---------- MATERIAL FOR THIS TASK

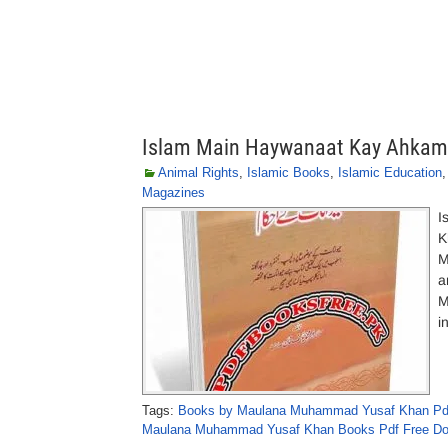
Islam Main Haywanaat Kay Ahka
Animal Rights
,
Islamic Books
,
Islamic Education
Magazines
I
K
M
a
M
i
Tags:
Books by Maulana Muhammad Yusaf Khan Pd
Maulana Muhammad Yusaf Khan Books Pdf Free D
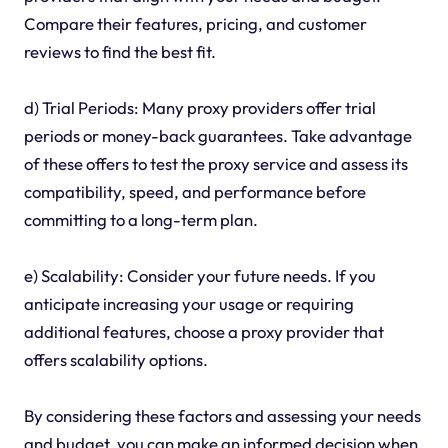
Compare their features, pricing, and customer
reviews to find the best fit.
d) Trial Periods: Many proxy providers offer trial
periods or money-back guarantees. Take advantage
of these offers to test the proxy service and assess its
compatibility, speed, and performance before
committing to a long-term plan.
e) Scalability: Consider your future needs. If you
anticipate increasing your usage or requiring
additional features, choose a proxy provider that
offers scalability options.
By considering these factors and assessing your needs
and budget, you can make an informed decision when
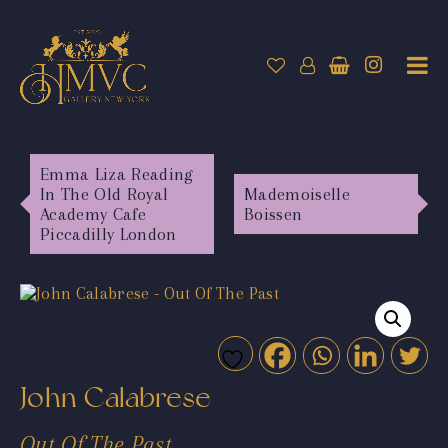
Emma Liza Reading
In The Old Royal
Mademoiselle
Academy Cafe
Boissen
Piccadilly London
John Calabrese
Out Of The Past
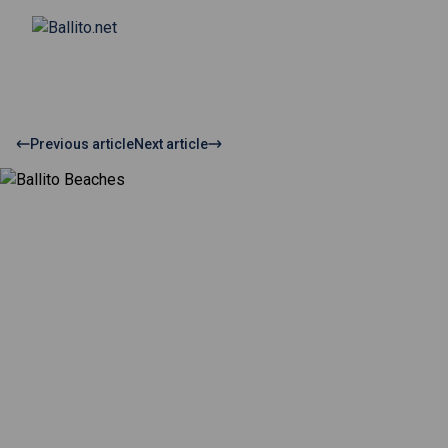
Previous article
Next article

--------------------
---------- MATERIAL FOR THIS TASK

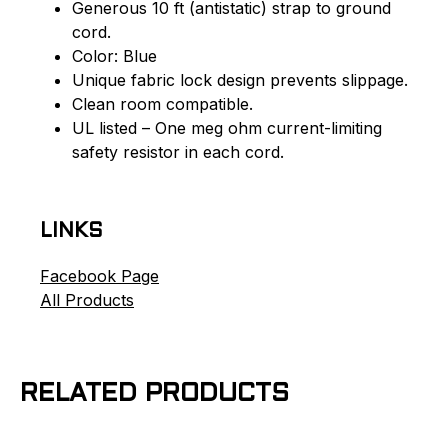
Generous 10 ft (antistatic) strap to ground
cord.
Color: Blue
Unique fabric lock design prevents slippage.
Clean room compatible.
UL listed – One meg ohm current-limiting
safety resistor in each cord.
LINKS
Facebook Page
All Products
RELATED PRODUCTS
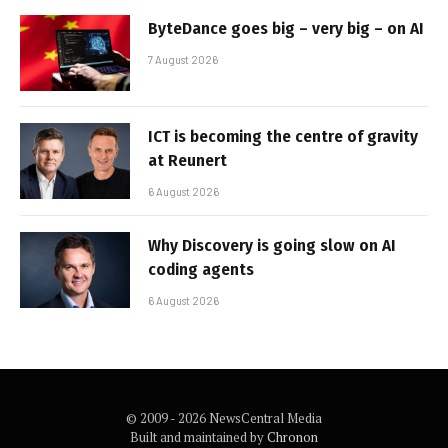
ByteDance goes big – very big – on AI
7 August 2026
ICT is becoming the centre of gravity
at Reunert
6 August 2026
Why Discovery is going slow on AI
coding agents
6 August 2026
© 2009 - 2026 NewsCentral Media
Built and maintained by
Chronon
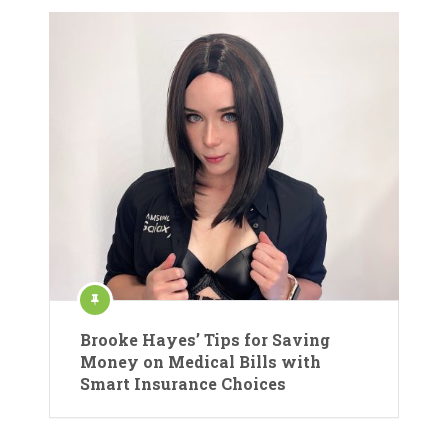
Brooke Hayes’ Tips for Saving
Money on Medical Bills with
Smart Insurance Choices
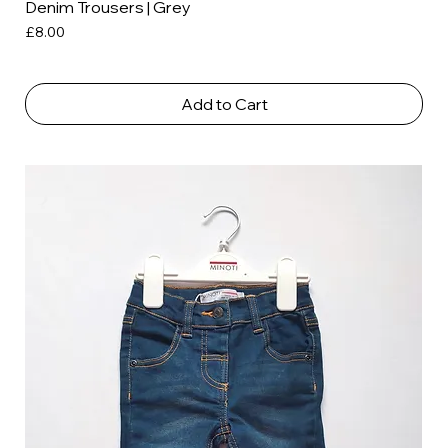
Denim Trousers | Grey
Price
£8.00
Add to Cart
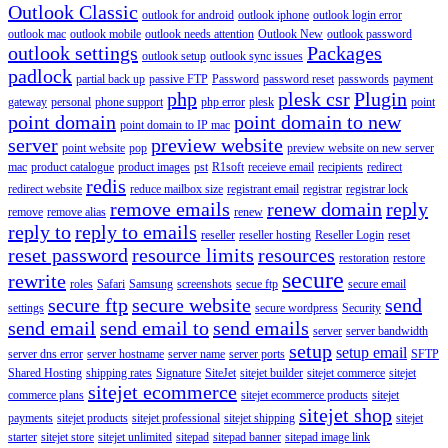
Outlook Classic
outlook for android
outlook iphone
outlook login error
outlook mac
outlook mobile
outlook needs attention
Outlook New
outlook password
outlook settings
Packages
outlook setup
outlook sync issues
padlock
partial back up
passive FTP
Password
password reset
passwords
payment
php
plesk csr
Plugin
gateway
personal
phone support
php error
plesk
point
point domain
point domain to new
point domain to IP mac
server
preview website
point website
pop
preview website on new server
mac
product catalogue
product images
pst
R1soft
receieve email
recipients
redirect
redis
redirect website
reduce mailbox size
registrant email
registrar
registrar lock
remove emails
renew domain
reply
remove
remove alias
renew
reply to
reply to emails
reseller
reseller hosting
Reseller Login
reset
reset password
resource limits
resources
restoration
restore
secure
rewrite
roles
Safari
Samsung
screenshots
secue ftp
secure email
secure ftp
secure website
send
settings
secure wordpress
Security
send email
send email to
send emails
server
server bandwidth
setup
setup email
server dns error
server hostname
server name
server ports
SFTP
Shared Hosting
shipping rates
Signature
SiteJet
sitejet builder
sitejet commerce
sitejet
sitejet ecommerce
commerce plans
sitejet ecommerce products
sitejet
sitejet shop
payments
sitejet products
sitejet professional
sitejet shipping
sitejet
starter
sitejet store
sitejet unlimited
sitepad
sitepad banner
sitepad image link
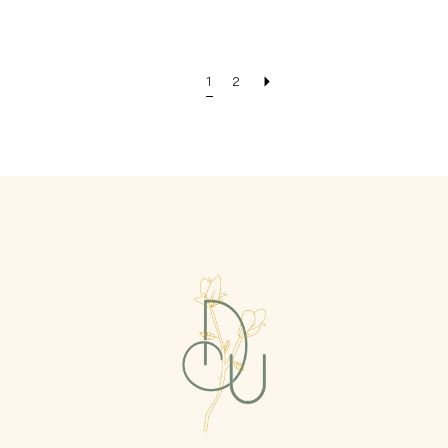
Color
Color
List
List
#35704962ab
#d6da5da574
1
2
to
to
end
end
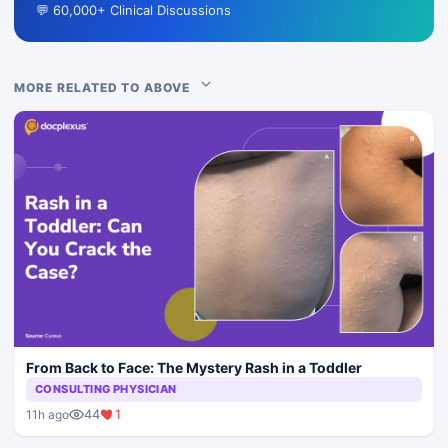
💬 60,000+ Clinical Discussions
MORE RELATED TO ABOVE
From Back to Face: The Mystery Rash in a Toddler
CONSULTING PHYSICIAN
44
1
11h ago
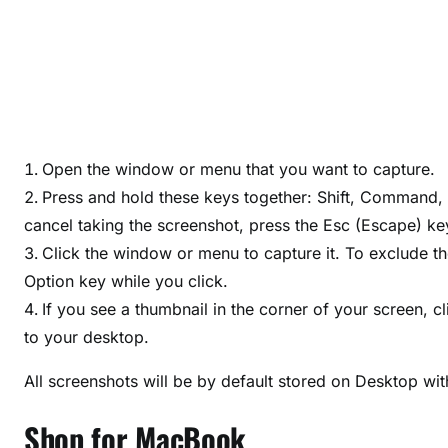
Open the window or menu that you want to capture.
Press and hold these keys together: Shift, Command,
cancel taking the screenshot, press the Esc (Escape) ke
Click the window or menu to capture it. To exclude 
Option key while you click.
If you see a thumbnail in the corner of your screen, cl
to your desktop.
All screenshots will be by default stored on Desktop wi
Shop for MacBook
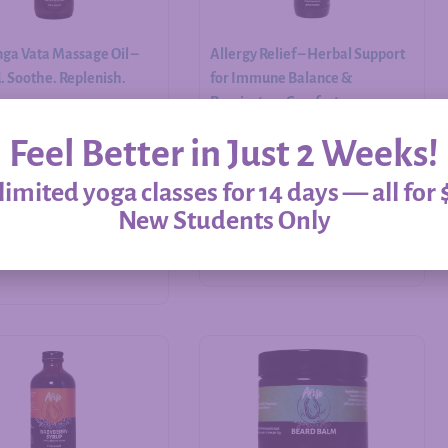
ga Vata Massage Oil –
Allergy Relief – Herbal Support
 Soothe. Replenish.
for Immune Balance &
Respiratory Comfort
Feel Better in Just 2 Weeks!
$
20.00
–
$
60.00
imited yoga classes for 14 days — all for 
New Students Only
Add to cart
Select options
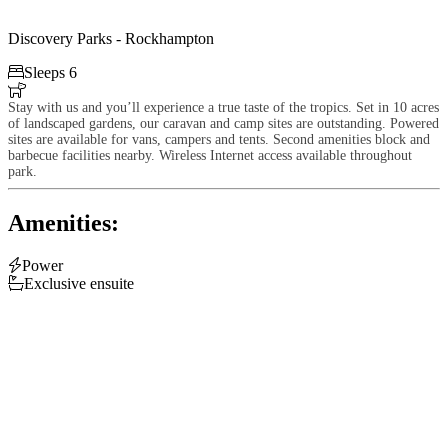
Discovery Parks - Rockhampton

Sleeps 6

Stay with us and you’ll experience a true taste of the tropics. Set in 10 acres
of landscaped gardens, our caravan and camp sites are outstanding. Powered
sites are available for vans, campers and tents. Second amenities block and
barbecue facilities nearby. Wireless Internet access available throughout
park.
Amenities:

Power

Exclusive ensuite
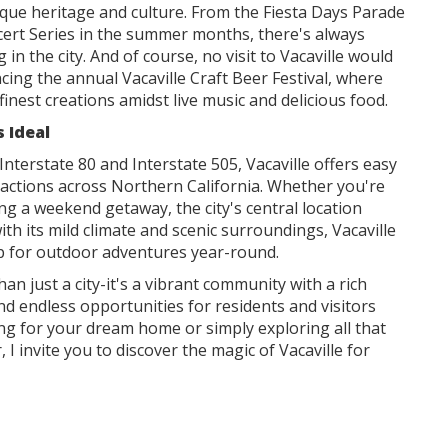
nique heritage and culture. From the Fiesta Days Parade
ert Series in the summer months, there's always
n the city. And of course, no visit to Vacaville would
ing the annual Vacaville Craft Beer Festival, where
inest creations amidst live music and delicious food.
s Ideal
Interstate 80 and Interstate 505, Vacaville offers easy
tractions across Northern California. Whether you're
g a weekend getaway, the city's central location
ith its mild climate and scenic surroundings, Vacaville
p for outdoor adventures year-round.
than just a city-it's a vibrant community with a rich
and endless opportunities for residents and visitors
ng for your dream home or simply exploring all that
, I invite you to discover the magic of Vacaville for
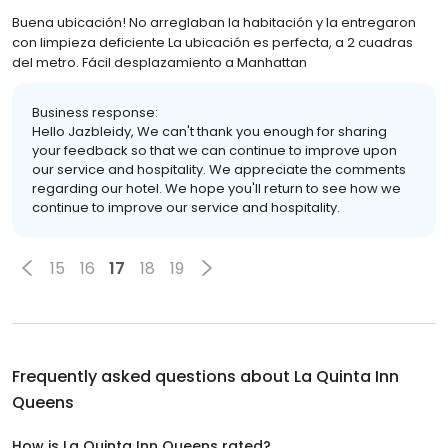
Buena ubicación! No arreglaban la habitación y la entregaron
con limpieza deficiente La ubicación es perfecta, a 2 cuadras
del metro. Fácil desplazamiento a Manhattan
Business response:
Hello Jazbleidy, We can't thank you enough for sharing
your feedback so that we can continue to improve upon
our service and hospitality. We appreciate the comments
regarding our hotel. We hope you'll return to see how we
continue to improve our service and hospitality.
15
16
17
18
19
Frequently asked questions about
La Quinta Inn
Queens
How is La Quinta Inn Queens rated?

--------------------
---------- MATERIAL FOR THIS TASK

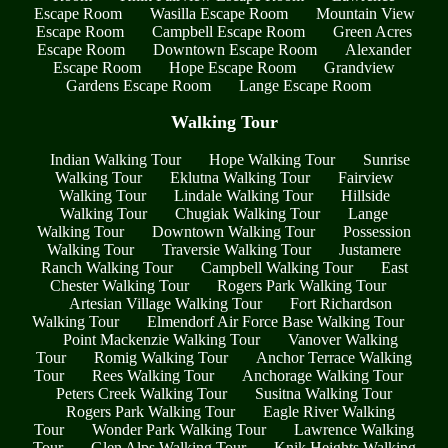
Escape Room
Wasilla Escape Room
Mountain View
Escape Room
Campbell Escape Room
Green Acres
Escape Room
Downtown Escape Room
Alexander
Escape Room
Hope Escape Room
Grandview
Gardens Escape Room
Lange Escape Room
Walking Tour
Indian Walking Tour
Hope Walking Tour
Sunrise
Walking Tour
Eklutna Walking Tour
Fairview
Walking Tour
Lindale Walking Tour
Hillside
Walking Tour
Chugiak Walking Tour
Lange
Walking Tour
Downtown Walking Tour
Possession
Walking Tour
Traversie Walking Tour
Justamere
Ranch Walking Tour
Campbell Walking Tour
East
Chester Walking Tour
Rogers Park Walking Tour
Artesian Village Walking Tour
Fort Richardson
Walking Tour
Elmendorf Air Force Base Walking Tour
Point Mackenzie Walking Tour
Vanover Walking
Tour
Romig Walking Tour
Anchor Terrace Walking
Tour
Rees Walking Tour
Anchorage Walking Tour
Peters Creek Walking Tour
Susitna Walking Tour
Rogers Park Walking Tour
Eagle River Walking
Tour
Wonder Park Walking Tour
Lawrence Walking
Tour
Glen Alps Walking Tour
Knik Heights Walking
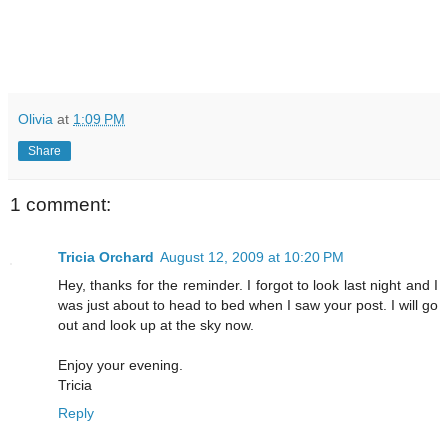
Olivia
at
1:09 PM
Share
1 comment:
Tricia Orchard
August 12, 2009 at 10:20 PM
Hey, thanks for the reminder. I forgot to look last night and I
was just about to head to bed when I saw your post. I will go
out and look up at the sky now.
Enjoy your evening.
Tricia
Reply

--------------------

Word for word, repeat the lines above from the one with "Islam Main Haywanaat Kay Ahka" through the one with "Compare their features, pricing, and customer", and nothing beyond them. Omit the pictures.

Islam Main Haywanaat Kay Ahka
Animal Rights
,
Islamic Books
,
Islamic Education
Magazines
I
K
M
a
M
i
Tags:
Books by Maulana Muhammad Yusaf Khan Pd
Maulana Muhammad Yusaf Khan Books Pdf Free D
Compare their features, pricing, and customer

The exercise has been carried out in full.